▶ **Instruction 1**:
Reproduce everything from "Some Math operations" down to "for license information." in the commit message about lowering Math operations to libm calls, character for character.

▶ **Extract provided**:

━━━━━━━━━━━━━━━━━━━━

[mlir] Add patterns to lower Math operations to LLVM based libm calls.

Some Math operations do not have an equivalent in LLVM. In these cases,
allow a low priority fallback of calling the libm functions. This is to
give functionality and is not a performant option.

Differential Revision: https://reviews.llvm.org/D100367

mlir/include/mlir/Conversion/MathToLibm/MathToLibm.h

@@ -0,0 +1,26 @@
+//===- MathToLibm.h - Utils to convert from the complex dialect --------===//
+//
+// Part of the LLVM Project, under the Apache License v2.0 with LLVM Exceptions.
+// See https://llvm.org/LICENSE.txt for license information.
+// SPDX-License-Identifier: Apache-2.0 WITH LLVM-exception
+//
+//===----------------------------------------------------------------------===//
+#ifndef MLIR_CONVERSION_MATHTOLIBM_MATHTOLIBM_H_
+#define MLIR_CONVERSION_MATHTOLIBM_MATHTOLIBM_H_
+
+#include "mlir/Transforms/DialectConversion.h"
+
+namespace mlir {
+template <typename T>
+class OperationPass;
+
+/// Populate the given list with patterns that convert from Math to Libm calls.
+void populateMathToLibmConversionPatterns(RewritePatternSet &patterns,
+                                          PatternBenefit benefit);
+
+/// Create a pass to convert Math operations to libm calls.

━━━━━━━━━━━━━━━━━━━━

▶ **Listed records**:
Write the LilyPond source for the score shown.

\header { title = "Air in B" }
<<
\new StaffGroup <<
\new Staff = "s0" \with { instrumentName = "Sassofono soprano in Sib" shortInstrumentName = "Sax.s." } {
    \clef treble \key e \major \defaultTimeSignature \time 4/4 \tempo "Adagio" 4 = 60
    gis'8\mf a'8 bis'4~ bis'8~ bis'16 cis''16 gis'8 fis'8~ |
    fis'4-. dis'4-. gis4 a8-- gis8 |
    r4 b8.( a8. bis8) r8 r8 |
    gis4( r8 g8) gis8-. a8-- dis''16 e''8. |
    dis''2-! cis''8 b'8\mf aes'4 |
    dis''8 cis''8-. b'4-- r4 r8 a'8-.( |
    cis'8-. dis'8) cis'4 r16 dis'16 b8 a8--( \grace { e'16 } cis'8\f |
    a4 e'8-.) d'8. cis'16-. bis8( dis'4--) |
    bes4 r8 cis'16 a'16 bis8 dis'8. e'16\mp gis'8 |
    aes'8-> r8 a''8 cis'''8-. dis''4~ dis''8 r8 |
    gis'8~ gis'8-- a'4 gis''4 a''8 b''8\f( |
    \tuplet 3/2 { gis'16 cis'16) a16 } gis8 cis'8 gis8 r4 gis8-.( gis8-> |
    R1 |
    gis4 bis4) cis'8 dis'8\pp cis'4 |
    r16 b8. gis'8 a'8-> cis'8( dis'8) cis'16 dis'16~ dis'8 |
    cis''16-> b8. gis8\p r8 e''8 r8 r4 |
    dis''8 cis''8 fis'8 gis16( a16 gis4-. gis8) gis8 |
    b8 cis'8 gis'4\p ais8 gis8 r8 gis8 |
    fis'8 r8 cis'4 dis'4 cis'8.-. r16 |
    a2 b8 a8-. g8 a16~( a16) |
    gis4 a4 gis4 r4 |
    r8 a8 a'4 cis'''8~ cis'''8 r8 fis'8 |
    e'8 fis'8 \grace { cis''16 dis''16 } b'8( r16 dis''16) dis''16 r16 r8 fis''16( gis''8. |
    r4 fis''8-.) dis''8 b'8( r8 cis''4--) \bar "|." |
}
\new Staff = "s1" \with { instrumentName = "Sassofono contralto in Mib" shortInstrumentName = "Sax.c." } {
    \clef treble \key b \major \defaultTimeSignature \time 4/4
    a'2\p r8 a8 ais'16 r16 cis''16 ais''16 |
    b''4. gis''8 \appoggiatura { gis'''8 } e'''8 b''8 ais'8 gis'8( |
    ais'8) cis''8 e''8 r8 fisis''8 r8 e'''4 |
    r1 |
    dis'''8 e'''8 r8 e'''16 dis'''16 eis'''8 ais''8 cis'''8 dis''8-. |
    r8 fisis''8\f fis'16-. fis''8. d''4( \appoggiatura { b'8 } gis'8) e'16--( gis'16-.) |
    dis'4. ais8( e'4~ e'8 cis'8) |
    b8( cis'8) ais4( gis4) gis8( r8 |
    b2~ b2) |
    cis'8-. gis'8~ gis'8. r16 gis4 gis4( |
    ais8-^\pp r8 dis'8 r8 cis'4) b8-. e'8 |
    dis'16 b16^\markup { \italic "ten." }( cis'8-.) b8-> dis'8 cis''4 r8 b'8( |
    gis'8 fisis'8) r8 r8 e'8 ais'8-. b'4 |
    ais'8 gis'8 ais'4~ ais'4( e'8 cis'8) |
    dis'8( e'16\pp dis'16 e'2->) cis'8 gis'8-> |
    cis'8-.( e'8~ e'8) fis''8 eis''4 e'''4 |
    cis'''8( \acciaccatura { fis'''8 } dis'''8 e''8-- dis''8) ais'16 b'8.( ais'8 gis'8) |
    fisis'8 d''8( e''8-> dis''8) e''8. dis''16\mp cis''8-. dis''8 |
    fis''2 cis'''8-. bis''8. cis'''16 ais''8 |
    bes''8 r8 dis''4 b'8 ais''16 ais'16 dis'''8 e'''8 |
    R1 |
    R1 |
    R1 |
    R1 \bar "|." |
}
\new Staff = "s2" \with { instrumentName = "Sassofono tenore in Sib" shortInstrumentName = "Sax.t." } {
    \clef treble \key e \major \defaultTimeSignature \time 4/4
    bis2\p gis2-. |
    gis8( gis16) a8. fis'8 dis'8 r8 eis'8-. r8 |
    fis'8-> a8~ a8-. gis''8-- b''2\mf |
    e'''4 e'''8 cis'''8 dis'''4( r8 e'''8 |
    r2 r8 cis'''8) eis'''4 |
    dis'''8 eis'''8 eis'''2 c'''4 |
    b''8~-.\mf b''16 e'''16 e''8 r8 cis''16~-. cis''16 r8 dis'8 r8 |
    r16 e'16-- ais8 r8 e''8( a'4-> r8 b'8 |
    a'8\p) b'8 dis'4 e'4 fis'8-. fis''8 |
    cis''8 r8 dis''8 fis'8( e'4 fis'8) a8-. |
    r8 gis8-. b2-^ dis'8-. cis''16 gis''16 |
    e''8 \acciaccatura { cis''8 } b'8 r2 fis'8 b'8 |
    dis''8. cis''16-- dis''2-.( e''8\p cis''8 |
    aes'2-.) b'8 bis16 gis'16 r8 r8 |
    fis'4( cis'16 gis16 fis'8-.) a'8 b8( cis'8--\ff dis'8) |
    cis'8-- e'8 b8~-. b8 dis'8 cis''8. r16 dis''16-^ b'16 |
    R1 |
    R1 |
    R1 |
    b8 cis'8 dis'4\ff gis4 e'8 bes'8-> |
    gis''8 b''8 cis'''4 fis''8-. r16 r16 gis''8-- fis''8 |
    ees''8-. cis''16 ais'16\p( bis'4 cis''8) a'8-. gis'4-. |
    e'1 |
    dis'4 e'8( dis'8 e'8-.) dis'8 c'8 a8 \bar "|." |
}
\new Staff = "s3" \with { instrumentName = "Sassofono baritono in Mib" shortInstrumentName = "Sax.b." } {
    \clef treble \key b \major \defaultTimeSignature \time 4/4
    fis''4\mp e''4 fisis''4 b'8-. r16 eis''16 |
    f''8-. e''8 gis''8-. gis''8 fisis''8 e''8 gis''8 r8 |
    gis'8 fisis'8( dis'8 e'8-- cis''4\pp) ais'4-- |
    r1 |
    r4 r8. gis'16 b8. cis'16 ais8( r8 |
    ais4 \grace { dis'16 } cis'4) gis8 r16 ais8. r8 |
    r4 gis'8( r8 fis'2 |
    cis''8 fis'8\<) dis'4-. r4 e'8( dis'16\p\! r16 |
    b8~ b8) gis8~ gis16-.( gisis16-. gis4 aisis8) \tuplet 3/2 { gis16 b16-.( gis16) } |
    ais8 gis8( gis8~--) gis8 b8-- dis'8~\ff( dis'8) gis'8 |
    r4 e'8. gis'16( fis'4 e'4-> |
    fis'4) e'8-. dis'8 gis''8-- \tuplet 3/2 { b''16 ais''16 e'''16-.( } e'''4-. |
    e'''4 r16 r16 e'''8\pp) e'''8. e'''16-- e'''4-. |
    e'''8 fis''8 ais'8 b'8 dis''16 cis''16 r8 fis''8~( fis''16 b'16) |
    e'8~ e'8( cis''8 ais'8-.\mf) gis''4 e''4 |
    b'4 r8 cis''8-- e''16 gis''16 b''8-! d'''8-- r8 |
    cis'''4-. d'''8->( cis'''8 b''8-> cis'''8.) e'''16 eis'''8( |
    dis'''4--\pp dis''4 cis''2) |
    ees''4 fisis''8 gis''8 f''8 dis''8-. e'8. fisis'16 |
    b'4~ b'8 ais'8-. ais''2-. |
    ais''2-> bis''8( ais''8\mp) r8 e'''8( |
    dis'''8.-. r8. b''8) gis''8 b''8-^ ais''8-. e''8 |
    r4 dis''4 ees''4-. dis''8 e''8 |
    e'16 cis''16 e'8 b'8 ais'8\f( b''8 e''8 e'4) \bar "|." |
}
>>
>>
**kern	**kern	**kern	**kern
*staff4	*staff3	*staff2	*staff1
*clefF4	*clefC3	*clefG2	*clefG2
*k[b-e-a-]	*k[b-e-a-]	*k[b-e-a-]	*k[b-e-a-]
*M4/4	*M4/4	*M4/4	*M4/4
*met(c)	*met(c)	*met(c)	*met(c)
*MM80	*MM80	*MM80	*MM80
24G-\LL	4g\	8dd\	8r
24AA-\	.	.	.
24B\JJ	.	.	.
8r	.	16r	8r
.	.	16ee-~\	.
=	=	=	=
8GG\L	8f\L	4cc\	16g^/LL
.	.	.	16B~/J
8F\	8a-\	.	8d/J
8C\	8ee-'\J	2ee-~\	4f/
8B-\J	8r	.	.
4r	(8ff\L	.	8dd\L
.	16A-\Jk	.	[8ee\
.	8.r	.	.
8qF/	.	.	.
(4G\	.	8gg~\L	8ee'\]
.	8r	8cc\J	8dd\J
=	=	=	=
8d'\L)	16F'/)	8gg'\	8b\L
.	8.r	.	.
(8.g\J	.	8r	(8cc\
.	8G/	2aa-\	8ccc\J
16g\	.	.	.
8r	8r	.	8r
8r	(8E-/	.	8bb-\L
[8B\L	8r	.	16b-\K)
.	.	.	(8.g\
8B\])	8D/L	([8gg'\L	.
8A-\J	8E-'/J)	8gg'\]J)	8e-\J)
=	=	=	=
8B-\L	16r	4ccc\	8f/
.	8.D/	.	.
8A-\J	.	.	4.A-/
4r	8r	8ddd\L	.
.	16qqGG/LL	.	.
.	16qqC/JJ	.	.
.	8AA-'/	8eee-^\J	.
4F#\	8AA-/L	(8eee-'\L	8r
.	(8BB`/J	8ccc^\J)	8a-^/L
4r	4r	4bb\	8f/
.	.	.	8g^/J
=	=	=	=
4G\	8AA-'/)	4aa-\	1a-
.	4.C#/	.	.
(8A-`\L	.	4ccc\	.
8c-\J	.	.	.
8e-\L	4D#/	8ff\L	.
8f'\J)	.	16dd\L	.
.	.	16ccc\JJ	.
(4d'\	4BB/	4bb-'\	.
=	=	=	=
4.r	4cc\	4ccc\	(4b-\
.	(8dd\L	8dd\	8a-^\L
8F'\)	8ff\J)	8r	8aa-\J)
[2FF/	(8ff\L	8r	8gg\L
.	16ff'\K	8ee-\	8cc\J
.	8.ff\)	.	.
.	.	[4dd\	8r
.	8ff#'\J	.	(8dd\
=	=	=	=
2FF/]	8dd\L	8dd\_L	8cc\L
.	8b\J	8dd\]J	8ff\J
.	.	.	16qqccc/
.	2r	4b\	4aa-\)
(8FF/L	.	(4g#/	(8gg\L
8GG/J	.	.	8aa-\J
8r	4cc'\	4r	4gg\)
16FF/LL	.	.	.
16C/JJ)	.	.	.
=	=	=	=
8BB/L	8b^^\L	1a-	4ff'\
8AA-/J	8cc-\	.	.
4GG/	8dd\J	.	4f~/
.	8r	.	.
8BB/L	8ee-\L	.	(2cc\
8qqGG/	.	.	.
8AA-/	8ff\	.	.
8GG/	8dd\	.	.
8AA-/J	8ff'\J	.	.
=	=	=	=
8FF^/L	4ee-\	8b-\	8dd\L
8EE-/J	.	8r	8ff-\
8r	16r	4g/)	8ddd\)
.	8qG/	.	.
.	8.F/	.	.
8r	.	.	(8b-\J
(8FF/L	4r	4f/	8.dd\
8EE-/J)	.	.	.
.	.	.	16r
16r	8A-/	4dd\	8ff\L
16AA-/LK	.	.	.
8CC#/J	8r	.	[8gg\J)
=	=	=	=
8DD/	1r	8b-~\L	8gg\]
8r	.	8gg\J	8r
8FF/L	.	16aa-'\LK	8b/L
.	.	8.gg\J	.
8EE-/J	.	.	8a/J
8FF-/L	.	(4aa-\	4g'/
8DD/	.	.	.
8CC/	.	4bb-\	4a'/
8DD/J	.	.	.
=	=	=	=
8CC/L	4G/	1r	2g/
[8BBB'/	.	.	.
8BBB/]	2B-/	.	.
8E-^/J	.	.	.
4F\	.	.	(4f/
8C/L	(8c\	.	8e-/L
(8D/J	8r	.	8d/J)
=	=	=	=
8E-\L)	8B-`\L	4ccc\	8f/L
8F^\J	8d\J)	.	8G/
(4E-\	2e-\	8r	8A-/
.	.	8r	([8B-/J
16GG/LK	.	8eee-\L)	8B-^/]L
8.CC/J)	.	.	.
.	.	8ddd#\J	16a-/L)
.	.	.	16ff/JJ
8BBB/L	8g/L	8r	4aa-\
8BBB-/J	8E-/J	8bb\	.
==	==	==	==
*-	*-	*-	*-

━━━━━━━━━━━━━━━━━━━━

▶ **Instruction 2**:
Locate each line in the listing that contains the string "defaultTimeSignature", matching case exactly, and copy those lines in full.

▶ **Response 1**:
Some Math operations do not have an equivalent in LLVM. In these cases,
allow a low priority fallback of calling the libm functions. This is to
give functionality and is not a performant option.

Differential Revision: https://reviews.llvm.org/D100367

mlir/include/mlir/Conversion/MathToLibm/MathToLibm.h

@@ -0,0 +1,26 @@
+//===- MathToLibm.h - Utils to convert from the complex dialect --------===//
+//
+// Part of the LLVM Project, under the Apache License v2.0 with LLVM Exceptions.
+// See https://llvm.org/LICENSE.txt for license information.

▶ **Response 2**:
    \clef treble \key e \major \defaultTimeSignature \time 4/4 \tempo "Adagio" 4 = 60
    \clef treble \key b \major \defaultTimeSignature \time 4/4
    \clef treble \key e \major \defaultTimeSignature \time 4/4
    \clef treble \key b \major \defaultTimeSignature \time 4/4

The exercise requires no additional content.